Mais, à y regarder de plus près, on s’aperçoit que les conséquences, tant pour ces « allocataires-salariés » que pour le marché du travail, seront lourdes.

Je m’attacherai d’abord aux conséquences pour les futurs allocataires salariés, présentés implicitement – nous l’avons souvent entendu dans cet hémicycle ! – comme des profiteurs du système. Les bénéficiaires du RMI « profitent » de quelque 440 euros par mois, alors qu’il s’agit pour nombre d’entre eux de survivre, tandis que les quelques familles les plus riches voient leurs revenus exploser et ne profiteraient pas du système !

Dans la droite ligne des textes qui nous ont été soumis ces derniers mois, notamment celui du projet de loi instaurant la notion d’« offre raisonnable d’emploi », il s’agit implicitement d’accuser les salariés privés d’emploi d’être des « chômeurs volontaires », pour lesquels il faudrait multiplier les contrôles et les pressions, afin qu’ils acceptent n’importe quel travail.

Ce texte sonne également comme la condamnation des « assistés », accusés d’être des « parasites » vivant aux crochets de « la France qui se lève tôt » ! Ainsi, alors que le RMI est un dispositif dont l’objectif est d’accompagner financièrement un retour à l’emploi, le RSA est censé soutenir durablement un revenu d’activité faible, quand bien même celui-ci ne permettrait pas à ses « bénéficiaires » de vivre dignement.

Le RSA se réduit-il à n’être que la mise en œuvre de l’obligation absolue de travailler à n’importe quel prix, pour être socialement respectable, et ce au détriment de la dignité humaine ?

Nous l’affirmons solennellement, ce dispositif sera également lourd de conséquences pour le marché du travail, car il contribue à transformer la norme de l’emploi. En effet, contrairement au mécanisme d’intéressement du RMI, qui est transitoire, celui du RSA est pérenne ! Ainsi, en agissant comme une subvention permanente aux très bas salaires, c’est-à-dire, pour l’essentiel, au temps partiel contraint, de fait massivement réservé aux femmes, il institutionnalise la précarité.

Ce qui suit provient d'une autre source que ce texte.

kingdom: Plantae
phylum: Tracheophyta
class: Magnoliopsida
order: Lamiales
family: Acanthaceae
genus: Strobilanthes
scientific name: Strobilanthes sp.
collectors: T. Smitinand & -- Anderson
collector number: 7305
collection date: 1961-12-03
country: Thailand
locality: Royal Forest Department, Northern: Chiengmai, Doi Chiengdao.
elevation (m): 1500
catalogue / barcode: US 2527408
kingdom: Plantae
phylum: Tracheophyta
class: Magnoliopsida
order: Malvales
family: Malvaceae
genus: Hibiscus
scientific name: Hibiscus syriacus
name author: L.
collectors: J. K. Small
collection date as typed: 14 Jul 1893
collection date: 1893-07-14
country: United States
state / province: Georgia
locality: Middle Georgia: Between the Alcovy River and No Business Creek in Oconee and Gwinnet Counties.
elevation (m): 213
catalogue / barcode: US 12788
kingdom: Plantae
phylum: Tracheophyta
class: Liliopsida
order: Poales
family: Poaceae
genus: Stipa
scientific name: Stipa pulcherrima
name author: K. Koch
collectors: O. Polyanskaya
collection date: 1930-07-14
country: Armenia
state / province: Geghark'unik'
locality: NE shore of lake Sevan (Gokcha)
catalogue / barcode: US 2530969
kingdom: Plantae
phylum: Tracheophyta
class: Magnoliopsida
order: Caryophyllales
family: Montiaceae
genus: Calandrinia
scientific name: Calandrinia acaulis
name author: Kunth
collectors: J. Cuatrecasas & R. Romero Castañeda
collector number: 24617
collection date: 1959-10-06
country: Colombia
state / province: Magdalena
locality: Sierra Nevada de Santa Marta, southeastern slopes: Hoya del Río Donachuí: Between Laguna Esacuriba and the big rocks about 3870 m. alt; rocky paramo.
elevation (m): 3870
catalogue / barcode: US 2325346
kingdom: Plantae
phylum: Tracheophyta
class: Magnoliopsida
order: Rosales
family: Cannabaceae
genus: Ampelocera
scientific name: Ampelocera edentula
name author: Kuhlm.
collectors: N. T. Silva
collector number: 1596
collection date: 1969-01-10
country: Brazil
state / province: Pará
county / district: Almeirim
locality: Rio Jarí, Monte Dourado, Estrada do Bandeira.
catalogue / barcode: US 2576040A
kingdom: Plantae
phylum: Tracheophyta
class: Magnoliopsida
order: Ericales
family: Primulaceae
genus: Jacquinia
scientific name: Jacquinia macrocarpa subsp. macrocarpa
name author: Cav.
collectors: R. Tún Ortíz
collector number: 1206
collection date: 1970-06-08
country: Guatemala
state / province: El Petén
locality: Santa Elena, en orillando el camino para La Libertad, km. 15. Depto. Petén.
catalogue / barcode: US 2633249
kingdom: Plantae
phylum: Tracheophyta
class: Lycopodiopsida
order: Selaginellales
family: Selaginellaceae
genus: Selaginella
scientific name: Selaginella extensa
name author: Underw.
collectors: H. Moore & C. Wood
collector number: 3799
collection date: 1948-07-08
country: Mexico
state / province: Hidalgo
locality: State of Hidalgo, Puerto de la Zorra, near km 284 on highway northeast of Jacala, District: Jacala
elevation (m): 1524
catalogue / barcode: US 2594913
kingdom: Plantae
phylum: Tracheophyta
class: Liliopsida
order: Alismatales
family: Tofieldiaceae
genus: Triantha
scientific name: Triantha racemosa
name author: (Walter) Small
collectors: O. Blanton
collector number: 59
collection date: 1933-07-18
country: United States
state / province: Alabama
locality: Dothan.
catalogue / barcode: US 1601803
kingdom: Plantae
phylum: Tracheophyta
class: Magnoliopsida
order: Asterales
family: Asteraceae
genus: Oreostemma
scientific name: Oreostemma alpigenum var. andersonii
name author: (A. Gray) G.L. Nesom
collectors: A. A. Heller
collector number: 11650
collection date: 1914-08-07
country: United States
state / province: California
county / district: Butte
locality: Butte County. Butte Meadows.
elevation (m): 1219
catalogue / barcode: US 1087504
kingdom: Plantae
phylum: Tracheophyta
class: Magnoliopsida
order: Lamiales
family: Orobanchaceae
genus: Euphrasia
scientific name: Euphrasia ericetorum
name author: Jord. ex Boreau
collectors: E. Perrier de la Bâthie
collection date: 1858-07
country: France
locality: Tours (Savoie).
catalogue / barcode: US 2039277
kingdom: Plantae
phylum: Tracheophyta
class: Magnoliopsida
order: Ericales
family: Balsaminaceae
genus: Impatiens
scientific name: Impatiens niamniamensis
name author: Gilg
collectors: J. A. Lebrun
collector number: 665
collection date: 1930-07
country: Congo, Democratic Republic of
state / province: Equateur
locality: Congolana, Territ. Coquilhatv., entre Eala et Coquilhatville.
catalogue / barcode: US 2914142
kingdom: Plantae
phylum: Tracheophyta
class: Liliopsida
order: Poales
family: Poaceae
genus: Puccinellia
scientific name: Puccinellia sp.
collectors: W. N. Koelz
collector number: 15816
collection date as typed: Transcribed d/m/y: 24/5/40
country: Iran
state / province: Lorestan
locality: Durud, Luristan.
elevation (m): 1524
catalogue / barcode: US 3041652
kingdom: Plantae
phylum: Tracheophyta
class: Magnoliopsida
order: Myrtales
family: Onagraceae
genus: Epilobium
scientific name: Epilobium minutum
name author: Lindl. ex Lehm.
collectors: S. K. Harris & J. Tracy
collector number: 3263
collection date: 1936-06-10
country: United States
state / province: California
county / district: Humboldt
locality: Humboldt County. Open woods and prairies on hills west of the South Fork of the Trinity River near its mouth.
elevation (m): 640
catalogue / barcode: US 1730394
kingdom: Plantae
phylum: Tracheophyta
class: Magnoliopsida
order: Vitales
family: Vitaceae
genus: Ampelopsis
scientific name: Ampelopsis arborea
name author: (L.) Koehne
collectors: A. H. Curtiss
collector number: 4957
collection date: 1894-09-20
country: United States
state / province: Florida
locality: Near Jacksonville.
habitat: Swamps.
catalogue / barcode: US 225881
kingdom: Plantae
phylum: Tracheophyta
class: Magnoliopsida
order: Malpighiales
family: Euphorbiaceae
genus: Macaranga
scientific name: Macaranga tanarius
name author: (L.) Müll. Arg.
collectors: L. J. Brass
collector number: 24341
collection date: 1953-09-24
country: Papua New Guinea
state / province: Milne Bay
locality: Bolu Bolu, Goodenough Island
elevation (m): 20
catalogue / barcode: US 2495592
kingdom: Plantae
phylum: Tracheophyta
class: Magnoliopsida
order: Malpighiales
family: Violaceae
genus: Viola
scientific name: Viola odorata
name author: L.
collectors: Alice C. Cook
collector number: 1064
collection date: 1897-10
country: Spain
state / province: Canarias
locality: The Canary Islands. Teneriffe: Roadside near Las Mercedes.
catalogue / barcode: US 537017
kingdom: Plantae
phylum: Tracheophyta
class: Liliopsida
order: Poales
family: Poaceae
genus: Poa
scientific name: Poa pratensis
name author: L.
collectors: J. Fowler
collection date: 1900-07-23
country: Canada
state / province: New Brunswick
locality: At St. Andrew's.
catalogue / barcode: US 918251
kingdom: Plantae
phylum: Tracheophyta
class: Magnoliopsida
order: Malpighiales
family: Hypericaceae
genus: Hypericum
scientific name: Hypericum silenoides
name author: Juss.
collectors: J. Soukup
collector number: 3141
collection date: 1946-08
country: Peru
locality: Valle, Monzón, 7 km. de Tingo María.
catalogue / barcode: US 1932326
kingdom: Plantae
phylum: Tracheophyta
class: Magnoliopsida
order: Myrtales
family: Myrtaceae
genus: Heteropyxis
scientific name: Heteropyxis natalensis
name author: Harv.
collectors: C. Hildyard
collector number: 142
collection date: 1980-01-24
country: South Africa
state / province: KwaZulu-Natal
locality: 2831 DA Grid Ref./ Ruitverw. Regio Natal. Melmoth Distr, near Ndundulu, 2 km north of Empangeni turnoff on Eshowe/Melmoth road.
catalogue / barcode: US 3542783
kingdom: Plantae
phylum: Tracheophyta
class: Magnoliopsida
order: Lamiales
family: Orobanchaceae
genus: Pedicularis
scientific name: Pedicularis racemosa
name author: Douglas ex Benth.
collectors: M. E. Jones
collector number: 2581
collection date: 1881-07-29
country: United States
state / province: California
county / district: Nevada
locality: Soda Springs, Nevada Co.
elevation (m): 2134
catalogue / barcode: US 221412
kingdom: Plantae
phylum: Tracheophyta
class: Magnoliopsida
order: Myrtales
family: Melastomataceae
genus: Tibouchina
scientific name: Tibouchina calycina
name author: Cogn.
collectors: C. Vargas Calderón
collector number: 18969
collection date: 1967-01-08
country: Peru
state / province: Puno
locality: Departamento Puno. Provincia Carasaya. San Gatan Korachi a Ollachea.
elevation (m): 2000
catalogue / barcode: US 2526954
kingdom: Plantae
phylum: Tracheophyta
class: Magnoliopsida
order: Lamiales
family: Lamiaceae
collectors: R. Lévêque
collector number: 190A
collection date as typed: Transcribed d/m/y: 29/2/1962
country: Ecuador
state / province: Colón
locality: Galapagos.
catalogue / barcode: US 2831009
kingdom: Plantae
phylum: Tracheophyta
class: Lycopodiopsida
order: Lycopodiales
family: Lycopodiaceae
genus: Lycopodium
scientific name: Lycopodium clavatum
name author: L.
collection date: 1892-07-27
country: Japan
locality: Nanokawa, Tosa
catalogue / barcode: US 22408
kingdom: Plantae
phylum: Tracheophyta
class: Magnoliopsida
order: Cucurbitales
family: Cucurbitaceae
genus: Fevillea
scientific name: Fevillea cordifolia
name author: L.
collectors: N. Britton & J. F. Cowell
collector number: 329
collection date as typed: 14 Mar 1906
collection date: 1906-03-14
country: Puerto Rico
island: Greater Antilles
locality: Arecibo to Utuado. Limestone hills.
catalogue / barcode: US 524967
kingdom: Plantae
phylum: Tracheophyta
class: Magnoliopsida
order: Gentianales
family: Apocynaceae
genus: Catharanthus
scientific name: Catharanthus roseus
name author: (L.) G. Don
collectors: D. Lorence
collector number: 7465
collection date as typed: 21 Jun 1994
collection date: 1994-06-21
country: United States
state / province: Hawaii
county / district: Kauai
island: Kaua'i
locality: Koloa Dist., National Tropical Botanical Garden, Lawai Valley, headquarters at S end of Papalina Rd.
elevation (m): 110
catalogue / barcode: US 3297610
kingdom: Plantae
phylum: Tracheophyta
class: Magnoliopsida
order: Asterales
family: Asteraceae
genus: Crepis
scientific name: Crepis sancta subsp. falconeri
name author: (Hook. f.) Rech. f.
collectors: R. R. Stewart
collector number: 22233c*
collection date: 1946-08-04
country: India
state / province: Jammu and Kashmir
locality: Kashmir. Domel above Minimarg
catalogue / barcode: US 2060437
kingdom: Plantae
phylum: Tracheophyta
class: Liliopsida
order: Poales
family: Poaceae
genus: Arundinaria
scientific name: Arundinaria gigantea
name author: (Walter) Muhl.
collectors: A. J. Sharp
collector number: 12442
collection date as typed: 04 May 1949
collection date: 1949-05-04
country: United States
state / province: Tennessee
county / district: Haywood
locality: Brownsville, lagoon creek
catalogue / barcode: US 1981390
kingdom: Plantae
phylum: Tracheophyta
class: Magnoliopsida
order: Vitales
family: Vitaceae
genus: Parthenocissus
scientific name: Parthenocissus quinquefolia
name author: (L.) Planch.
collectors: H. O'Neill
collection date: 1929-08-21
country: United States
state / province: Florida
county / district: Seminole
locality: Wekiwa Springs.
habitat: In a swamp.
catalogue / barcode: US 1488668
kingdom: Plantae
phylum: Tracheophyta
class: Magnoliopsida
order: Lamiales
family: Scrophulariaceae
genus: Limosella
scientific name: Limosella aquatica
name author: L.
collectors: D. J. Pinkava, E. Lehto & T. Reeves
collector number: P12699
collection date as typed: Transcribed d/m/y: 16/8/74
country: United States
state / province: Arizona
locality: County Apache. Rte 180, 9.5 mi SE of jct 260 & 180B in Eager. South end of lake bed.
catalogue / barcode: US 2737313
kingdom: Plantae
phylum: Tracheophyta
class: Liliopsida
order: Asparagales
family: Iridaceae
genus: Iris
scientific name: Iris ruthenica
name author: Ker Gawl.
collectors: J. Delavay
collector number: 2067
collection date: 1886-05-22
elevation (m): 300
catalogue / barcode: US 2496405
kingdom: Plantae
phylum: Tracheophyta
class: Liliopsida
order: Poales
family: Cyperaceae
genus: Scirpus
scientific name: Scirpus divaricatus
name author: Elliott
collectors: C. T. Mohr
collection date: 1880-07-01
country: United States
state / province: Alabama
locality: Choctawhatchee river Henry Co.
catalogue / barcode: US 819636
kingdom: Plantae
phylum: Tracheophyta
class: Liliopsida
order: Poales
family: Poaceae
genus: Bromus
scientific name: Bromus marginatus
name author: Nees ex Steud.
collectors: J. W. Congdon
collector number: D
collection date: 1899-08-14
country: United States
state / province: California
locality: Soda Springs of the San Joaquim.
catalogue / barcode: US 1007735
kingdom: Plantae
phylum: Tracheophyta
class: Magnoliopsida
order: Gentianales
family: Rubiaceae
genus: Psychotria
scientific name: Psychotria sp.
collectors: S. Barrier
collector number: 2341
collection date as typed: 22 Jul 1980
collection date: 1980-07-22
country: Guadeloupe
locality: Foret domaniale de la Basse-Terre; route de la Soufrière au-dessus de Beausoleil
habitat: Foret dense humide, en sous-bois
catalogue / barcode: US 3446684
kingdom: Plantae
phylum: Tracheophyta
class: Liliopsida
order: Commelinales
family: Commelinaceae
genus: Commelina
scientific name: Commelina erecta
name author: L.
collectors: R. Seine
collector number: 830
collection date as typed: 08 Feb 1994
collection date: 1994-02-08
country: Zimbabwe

L’absence d’obligations pour les employeurs dans ce dispositif va renforcer cette tendance. Les retours des expérimentations ne nous trompent pas. Certes, comme l’indique l’exposé des motifs, et comme s’est plu à nous le rappeler M. le haut-commissaire, « près d’une année d’expérimentation apporte des informations positives avec des taux d’emploi supérieurs de 30 % en moyenne à ceux que l’on constate dans les zones témoins ». Mais de quels emplois s’agit-il ? D’un emploi à durée indéterminé fermement encadré par le droit du travail et couvert par la protection sociale ? Pas du tout ! Selon le rapport d’étape du comité d’évaluation des expérimentations de septembre 2008, il s’agit, pour environ un tiers, de contrats aidés et, pour un quart, de CDD de moins de six mois ou d’intérim.

Au final, l’idéologie libérale qui imprègne ce texte, en rabaissant le seuil d’exigence qui commande l’accès au travail et en faisant du travail précaire la nouvelle norme de l’emploi, conduira peut-être l’économie à la pleine activité, mais certainement pas au plein emploi. La différence est majeure ! Quand la première permet aux individus d’être autonomes économiquement et socialement et de vivre dignement, le second relègue l’individu au nouveau statut de « travailleur pauvre », qui s’installe pas à pas dans notre paysage social.